兵庫県神戸市在住のたべぷろ編集部員・田添マチ子です。私のささやかな楽しみは家でお抹茶を点てて季節の和菓子を食べることです。おいしい和菓子を求めて京都まで行くことも。でも今は日本全国パンケーキが大人気ですね。和菓子だっておいしいのに~とちょっと悔しい気分。でもパンケーキも大好きです。数年前までは東京原宿のあのハワイの有名店まで通っていたほど。でもこのパンとお菓子の街・神戸であのパンケーキに負けない和菓子を見つけたのです。

神戸の老舗が作った“割れない煎餅”

“割れない煎餅”という気になるフレーズが耳に入り、早速入手してみようと神戸三宮の“ひょうごふるさと館”へ突撃。割れない=柔らかい→濡れおかきと勝手に思い込んでいた私は、その煎餅と初対面した時、驚いて手に取るのも忘れ、しばらくその煎餅を見下ろしていました。驚いたのはその大きさです。ご覧あれ。

“割れない煎餅”の正しい名前は「やわらか焼」です。もはや煎餅のサイズではありません。横の五百円玉と見比べてみればお分かりいただけるでしょう。

そして感触ですが、煎餅らしからぬ柔らかさ。少しフワフワしています。これは“煎餅”と言ってよいものでしょうか。これはただかぶりつくだけの食べ方でいいのだろうかと忖度せずにはいられなくなったのです。

まずは普通に食べてみると…甘くておいしい!カステラみたいな懐かしい味!舌の肥えた神戸市民に愛され続けてきただけある!でも、もっとおいしい食べ方を探してみたいな~と冷蔵庫に頭を突っ込んで、あれこれ足してみたのです。

お菓子をモーニングでいただく幸せ

この柔らかさ…パンケーキに見立てられないか?と考えました。モーニングとして食べられそうだと思ったのです。

まずレンジで20秒ほど温めます。なんだか甘くて良い香り! 蜂蜜の香りがフワ~っと漂ってきます。そして温める前よりもふんわり感がアップ。

アツアツのうちにバターを乗せて、蜂蜜をスプーン一杯かけてナイフとフォークで一口。
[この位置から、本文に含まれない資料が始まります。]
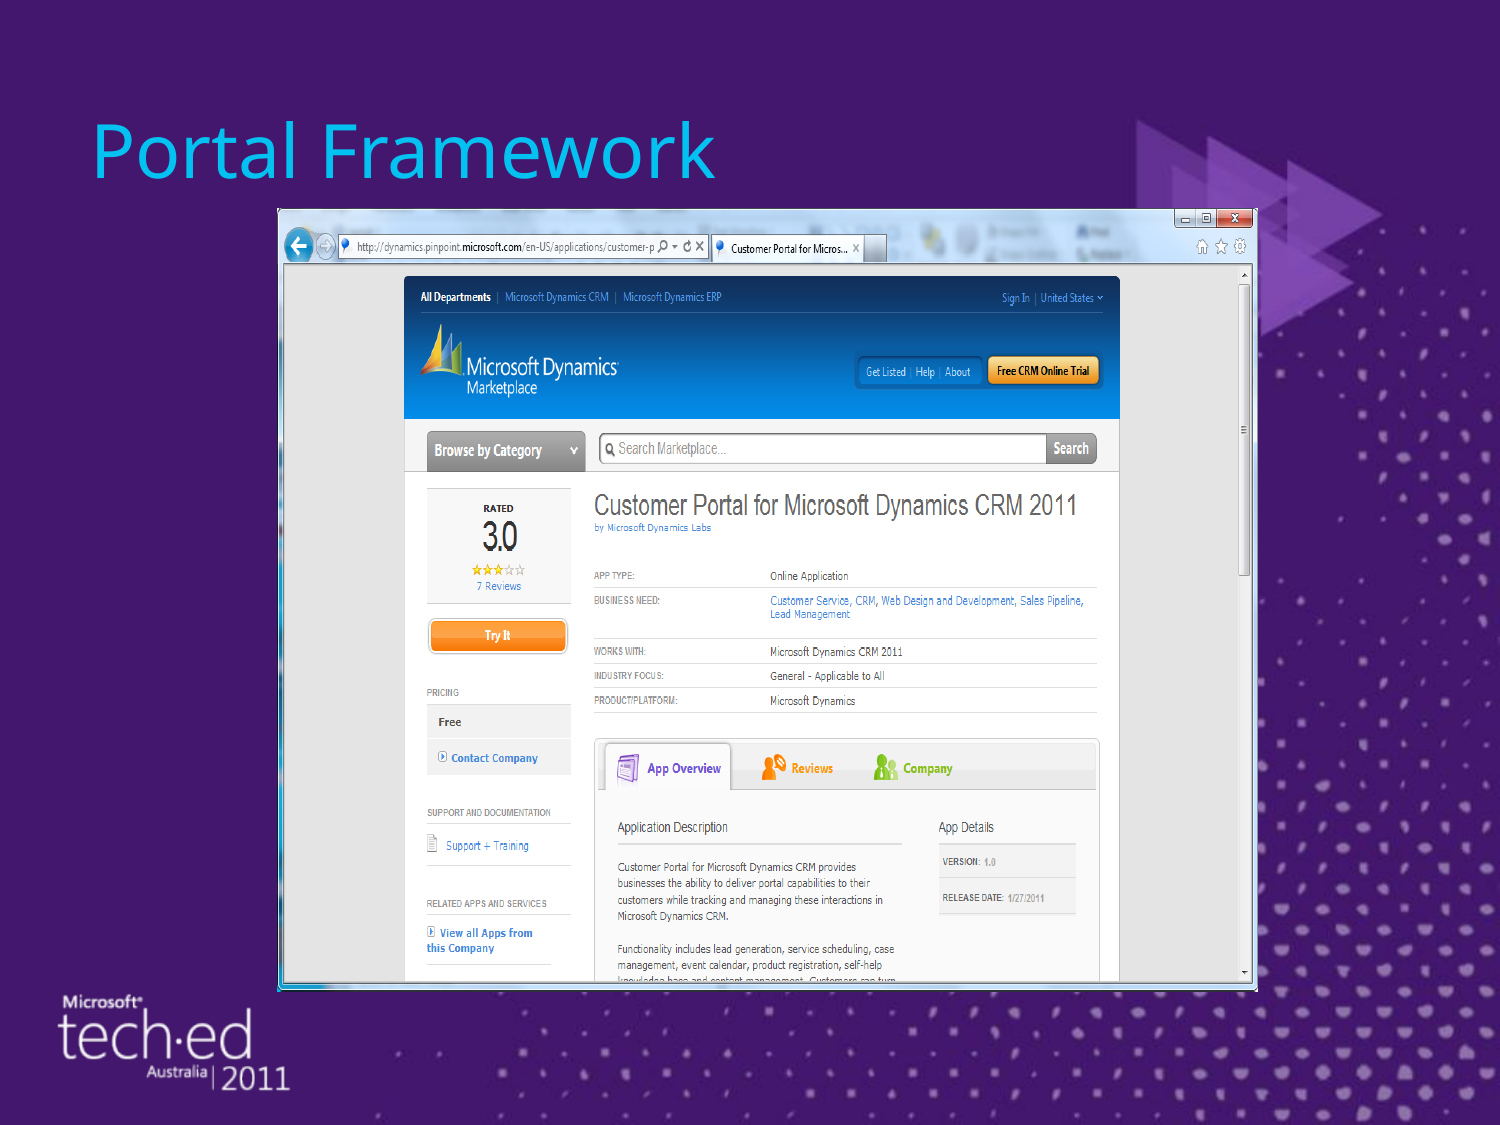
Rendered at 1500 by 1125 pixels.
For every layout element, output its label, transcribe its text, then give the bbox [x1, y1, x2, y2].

title Portal Framework [75, 54, 1425, 243]
picture [0, 0, 1500, 1125]
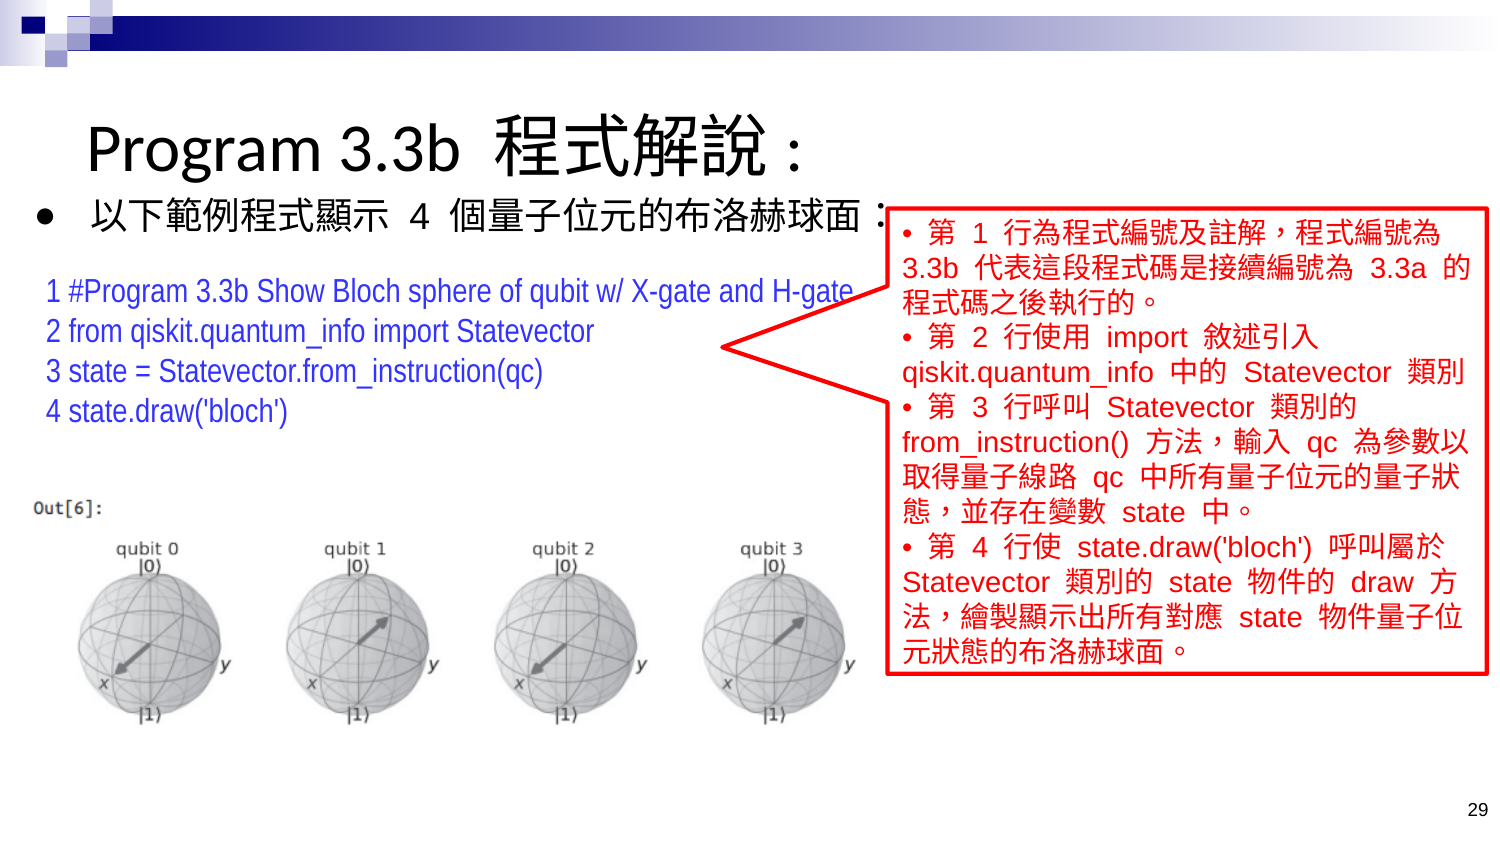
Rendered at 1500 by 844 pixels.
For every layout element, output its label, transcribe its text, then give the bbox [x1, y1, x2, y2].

text_box 以下範例程式顯示 4 個量子位元的布洛赫球面： [0, 176, 1350, 252]
picture [23, 487, 862, 739]
text_box • 第 1 行為程式編號及註解，程式編號為 3.3b 代表這段程式碼是接續編號為 3.3a 的程式碼之後執行的。 • 第 2 行使用 import 敘述引入 qiskit.quantum_info 中的 Statevector 類別 • 第 3 行呼叫 Statevector 類別的 from_instruction() 方法，輸入 qc 為參數以取得量子線路 qc 中所有量子位元的量子狀態，並存在變數 state 中。 • 第 4 行使 state.draw('bloch') 呼叫屬於 Statevector 類別的 state 物件的 draw 方法，繪製顯示出所有對應 state 物件量子位元狀態的布洛赫球面。 [720, 206, 1489, 676]
text_box 1 #Program 3.3b Show Bloch sphere of qubit w/ X-gate and H-gate 2 from qiskit.quantum_info import Statevector 3 state = Statevector.from_instruction(qc) 4 state.draw('bloch') [23, 261, 885, 476]
slide_number 29 [1149, 796, 1500, 827]
title Program 3.3b 程式解說: [75, 59, 1425, 206]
まるでカステラのような甘さ!そして蜂蜜の風味がします。蜂蜜はかけなくてもいいかもしれません。

一枚食べきる頃にはもうお腹一杯です。今日も一日がんばれそう!飲み物は紅茶、牛乳、コーヒーと何でも合います。

煎餅がトッピング次第で洋風のスイーツに早変わり

次にお菓子としての食べ方です。ここは和菓子路線で攻めてみたいところです。和菓子好きにはたまらないスイーツにならないものか…まず和菓子といえば欠かせないのはあんこ。市販の袋入りのあんこをスプーン一杯用意。「やわらか焼」を食べたいサイズだけ2枚切り分けます。

電子レンジで30秒ほど温めます。そこにあんこを好みの量で。これは冷たくても温かくてもOK。もう一枚同じサイズの「やわらか焼」を乗せてあんこをサンドしてもおいしい!合わせるお茶は日本茶系がいいですね。緑茶、ほうじ茶または麦茶も合います。

バニラアイスとも相性抜群です。今度はトースターでしっかり焼きます。すると表面はカリッとなり中はふんわりした食感に。ただ温めるだけよりもフンワリ感が倍増!そこに少し溶けたバニラアイスを絡ませれば立派なパンケーキ系スイーツの出来上がりです。

面白いことに冷たいバニラアイスが浸み込んだところは硬くなり、ここで初めて煎餅を食べているようなポリポリという音が出ました。生クリームやイチゴなどのカラフルなフルーツを足してみれば彩りも華やかで目にも楽しいです。合わせるお茶はコーヒー、紅茶がおススメです。

この「やわらか焼」は明治6年創業の亀井堂総本店が作っています。明治23年、東京で開催された第3回内国勧業博覧会において、瓦せんべいが大好評を博したため、創業者・松井佐助氏が「遠距離を運んでも割れないお煎餅」として「やわらか焼」を考案したそうです。特徴はその模様ですが、これは創業者の出身地の英雄である、楠木正成公の家紋の「菊水紋」です。歴史を感じられるお菓子ですね。

洋風にも和風にも早変わりできる「やわらか焼」は2枚入りで350円。この安さですし、日持ちするので非常食にもよさそうです。「やわらか焼」は神戸市元町の本店やネットでも購入できます。お菓子としてもご飯としても食べられる“使える食べ物”です。舌の肥えた神戸市民に愛され続ける「やわらか焼」を味わってみませんか?